This column was set to continue the series on food in space. It's been shown that even without replicators to recycle the crew's food (or raw elements thereof), the complete amount to be stowed outright would only be a few percent of ship's volume and mass. A combination of reprocessing and storage could lower that percentage even more. At one extreme of the feeding spectrum this option has many advantages among them simplicity, not among them however is sustainability. Once measured in many meals or many mouths the advantages of nature's plan to sustain sustenance become clear as I hope to explore, soon. But along the way I got sidetracked by a related and seemingly innocent question.

How did Khan feed his people on Ceti Alpha V? The problem of course isn't the initial exile, not the down-under type wild growth suitable for taming. Rather the challenge comes from supporting his population however meager in the nasty sandy windblown desert "garden spot" shown in the film. Scans from Reliant and Chekov's comments make it clear they're not just there for the tan, there is no better place to survive. (Though Reliant was probably chosen to escort the Genesis Device for protection, not for scientific inspection better left to away teams.)

Carol Marcus's insistence that "can't be so much as a microbe" lead us to conclude that the planet is, for all but an insignificant Terran occupation, lifeless. So using only the "contents of these cargo bays" the exiled supermen quickly adapted to the catastrophe that laid waste their new home, converting it from arable to arid in what may be assumed to be a relatively quick time. (Research revealed "To Reign in Hell," a novel covering Khan's activity after "Space Seed." I'll update this if reading that renders my assumptions senseless.)

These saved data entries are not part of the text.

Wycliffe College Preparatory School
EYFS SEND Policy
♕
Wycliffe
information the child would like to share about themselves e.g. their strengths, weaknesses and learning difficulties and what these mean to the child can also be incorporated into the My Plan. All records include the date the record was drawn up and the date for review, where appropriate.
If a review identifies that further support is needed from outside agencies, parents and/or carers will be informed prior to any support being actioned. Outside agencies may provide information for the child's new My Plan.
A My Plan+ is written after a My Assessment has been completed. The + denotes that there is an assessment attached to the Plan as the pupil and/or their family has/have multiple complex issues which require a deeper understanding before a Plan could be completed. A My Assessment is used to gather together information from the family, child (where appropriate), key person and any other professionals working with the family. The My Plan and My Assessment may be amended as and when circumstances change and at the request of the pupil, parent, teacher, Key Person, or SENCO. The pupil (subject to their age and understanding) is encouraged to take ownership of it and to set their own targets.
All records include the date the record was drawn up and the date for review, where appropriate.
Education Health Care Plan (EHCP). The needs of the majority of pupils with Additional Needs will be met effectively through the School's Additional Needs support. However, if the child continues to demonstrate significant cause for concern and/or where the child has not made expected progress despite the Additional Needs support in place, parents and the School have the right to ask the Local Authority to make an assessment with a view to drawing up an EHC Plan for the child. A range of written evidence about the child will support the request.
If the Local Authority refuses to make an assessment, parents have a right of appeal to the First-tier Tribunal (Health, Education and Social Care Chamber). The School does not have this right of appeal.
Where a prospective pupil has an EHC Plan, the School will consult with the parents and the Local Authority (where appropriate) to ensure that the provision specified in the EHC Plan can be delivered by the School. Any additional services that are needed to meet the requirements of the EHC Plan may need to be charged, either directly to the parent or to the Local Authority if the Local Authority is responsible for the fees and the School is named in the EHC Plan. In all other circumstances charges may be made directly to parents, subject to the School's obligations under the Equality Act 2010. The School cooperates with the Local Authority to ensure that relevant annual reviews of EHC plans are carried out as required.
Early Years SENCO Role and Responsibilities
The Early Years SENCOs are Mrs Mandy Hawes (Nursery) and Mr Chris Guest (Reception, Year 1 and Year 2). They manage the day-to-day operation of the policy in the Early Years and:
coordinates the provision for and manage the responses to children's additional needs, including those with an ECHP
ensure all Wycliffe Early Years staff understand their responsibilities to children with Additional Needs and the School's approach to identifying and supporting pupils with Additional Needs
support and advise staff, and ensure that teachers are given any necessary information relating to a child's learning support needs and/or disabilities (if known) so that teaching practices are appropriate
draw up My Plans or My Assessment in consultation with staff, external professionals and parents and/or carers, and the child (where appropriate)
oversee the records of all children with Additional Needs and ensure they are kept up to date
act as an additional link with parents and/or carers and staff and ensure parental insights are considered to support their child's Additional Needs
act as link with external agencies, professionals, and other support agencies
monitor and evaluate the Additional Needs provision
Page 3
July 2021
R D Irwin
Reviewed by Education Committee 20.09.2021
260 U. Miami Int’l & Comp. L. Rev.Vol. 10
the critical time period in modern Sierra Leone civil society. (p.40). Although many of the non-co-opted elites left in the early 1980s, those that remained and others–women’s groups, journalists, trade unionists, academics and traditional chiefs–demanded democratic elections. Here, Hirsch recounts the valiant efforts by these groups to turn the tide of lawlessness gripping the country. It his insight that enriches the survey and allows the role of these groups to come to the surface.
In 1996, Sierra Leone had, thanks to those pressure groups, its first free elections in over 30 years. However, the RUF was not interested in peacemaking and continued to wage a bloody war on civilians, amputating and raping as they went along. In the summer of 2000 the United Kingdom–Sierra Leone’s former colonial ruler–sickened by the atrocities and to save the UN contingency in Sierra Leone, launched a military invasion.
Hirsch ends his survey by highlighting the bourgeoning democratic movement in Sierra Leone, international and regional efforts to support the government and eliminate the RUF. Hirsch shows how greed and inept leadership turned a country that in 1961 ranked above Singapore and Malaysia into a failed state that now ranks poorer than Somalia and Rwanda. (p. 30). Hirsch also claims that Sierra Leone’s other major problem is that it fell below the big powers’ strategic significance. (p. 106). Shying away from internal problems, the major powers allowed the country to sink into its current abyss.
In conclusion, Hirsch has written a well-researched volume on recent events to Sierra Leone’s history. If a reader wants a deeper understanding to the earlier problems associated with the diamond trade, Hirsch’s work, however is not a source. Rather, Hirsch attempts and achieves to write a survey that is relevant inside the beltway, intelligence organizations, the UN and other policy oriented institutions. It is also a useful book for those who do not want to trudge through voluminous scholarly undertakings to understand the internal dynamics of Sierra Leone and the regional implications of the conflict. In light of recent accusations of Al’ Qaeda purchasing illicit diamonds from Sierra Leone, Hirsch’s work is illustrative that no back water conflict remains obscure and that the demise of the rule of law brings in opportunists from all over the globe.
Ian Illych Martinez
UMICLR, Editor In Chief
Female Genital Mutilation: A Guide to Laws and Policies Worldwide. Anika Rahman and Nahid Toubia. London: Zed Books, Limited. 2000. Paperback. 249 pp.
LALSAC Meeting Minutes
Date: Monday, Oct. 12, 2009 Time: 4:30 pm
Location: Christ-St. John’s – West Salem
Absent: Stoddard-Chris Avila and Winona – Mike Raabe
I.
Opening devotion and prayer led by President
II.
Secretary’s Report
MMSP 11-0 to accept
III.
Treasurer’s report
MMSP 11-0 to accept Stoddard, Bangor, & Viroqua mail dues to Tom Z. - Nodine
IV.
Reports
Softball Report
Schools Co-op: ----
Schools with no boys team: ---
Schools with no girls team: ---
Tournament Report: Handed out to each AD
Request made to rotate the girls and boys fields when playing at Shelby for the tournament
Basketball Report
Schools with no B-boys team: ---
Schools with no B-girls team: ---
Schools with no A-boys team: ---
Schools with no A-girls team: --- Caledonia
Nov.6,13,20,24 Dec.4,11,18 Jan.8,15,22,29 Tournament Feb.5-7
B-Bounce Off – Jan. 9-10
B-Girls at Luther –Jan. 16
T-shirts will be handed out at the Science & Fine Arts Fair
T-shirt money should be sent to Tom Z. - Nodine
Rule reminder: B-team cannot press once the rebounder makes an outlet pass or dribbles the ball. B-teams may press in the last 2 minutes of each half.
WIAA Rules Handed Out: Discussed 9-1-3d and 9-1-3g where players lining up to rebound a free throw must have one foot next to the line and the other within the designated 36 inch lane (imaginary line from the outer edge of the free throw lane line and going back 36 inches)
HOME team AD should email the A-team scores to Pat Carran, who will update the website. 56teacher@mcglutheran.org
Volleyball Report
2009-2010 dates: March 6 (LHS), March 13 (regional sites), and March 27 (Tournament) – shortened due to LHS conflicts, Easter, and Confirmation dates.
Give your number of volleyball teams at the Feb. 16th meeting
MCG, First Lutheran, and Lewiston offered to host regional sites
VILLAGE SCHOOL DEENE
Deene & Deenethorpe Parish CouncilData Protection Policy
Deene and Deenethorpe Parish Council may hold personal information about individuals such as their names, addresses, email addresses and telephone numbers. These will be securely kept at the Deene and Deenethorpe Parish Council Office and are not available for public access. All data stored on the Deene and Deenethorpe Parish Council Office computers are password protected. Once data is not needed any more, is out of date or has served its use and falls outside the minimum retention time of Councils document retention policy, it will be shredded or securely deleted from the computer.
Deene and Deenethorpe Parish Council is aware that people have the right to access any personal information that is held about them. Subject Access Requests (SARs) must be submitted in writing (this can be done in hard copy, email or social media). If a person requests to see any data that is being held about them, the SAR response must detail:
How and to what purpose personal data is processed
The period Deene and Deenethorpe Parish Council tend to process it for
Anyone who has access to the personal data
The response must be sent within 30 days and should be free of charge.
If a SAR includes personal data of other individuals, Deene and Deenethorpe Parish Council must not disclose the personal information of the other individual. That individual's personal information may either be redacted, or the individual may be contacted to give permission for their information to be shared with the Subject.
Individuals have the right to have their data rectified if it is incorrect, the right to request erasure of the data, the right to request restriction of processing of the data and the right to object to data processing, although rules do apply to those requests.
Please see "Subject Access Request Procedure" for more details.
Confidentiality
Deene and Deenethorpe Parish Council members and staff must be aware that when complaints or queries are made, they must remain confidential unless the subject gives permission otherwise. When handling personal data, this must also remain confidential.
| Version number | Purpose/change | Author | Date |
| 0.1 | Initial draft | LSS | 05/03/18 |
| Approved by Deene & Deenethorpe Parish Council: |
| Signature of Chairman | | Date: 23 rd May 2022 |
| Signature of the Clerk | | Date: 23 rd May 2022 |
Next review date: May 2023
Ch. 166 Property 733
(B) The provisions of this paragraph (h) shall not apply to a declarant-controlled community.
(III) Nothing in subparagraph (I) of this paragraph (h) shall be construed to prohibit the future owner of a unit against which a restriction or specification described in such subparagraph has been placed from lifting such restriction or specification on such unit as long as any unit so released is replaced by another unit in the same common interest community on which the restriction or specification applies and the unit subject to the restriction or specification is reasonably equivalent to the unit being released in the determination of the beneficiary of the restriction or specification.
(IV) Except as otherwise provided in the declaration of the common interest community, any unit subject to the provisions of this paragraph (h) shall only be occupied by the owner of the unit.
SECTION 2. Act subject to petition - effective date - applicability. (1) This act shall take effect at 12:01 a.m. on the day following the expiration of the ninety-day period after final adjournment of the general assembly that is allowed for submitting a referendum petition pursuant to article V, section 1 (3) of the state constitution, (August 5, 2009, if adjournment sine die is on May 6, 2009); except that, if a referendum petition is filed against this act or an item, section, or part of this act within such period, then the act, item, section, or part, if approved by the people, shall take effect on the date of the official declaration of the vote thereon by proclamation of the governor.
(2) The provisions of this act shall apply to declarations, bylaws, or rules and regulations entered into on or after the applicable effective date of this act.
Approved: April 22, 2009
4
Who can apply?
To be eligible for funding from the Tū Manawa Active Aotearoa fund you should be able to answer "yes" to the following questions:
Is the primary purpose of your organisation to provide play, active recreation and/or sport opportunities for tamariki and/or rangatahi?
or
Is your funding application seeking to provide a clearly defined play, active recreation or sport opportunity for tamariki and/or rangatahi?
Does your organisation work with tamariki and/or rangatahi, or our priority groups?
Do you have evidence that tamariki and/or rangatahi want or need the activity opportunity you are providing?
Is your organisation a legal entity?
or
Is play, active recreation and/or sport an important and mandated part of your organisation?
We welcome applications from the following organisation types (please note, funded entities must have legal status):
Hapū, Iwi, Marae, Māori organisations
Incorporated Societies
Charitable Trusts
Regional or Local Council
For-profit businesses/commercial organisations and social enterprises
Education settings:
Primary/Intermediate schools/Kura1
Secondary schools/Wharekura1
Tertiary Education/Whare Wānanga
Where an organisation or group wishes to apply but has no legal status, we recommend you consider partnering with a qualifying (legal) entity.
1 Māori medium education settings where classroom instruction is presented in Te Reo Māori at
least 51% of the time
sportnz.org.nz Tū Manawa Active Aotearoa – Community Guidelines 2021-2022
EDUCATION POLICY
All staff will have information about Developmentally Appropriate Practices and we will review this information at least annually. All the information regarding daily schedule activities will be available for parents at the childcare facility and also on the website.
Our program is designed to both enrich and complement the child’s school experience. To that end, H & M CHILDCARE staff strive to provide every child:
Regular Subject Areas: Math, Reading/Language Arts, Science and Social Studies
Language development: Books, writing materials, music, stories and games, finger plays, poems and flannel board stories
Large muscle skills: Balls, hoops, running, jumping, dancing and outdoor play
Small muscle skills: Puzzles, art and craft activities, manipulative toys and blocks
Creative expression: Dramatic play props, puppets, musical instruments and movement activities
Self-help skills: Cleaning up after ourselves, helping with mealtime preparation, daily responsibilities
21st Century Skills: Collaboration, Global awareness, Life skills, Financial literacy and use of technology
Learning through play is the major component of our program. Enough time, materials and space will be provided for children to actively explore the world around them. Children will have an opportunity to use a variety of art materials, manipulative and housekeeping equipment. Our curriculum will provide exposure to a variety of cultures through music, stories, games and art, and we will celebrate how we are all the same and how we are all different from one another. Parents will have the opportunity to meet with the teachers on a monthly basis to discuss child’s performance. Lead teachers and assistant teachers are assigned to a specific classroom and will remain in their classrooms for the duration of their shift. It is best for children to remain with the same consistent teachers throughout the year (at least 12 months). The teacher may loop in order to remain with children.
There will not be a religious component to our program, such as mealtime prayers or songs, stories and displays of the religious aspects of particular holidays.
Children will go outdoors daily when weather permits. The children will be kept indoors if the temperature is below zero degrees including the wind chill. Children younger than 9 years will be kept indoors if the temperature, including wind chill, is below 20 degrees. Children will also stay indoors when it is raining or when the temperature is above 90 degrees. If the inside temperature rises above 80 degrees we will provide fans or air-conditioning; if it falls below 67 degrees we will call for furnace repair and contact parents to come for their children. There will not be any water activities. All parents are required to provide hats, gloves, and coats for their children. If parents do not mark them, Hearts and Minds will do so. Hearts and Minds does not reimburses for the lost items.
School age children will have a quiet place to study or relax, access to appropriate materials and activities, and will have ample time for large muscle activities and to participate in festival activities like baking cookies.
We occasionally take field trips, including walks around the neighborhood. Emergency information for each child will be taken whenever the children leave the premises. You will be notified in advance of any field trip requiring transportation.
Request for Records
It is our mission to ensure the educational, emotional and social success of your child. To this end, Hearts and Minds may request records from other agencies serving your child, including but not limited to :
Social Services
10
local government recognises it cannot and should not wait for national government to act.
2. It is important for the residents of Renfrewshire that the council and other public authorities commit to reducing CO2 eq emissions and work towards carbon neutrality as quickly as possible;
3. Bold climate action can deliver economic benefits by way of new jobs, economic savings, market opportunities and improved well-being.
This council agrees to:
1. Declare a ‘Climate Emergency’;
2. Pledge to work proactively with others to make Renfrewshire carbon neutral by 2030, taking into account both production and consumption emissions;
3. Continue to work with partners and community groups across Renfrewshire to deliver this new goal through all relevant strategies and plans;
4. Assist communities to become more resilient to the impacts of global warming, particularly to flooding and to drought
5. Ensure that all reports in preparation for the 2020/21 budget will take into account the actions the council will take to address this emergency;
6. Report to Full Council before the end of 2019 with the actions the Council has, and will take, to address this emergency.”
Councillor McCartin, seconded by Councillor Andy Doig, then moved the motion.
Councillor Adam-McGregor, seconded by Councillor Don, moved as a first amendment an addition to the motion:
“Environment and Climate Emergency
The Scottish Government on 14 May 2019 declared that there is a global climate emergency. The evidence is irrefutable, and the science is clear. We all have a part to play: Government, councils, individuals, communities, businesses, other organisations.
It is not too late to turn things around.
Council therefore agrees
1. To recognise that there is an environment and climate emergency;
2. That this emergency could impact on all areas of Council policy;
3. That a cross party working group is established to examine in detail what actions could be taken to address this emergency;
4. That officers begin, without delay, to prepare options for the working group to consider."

An orbital shift might lead to instabilities of extreme heat followed by years of bitter cold that could explain an overwhelming extinction of indigenous life. It figures that the supermen would have stowed whatever emergency rations they could against the coming calamity, but the only apparent answer seems to be subterranean gardens. (We can reason, outside his brief explanation before dropping Ceti eel-slugs onto his enemies, that Khan keeps his "pets" safe from lethal conditions on the exposed surface.). The large-scale destruction of larger lifeforms excludes any significant diet of animal protein, but vegetable, fungus and monocellular clusters could suffice on a scale computed to provide for a few dozen at most. Not only the math would be messy.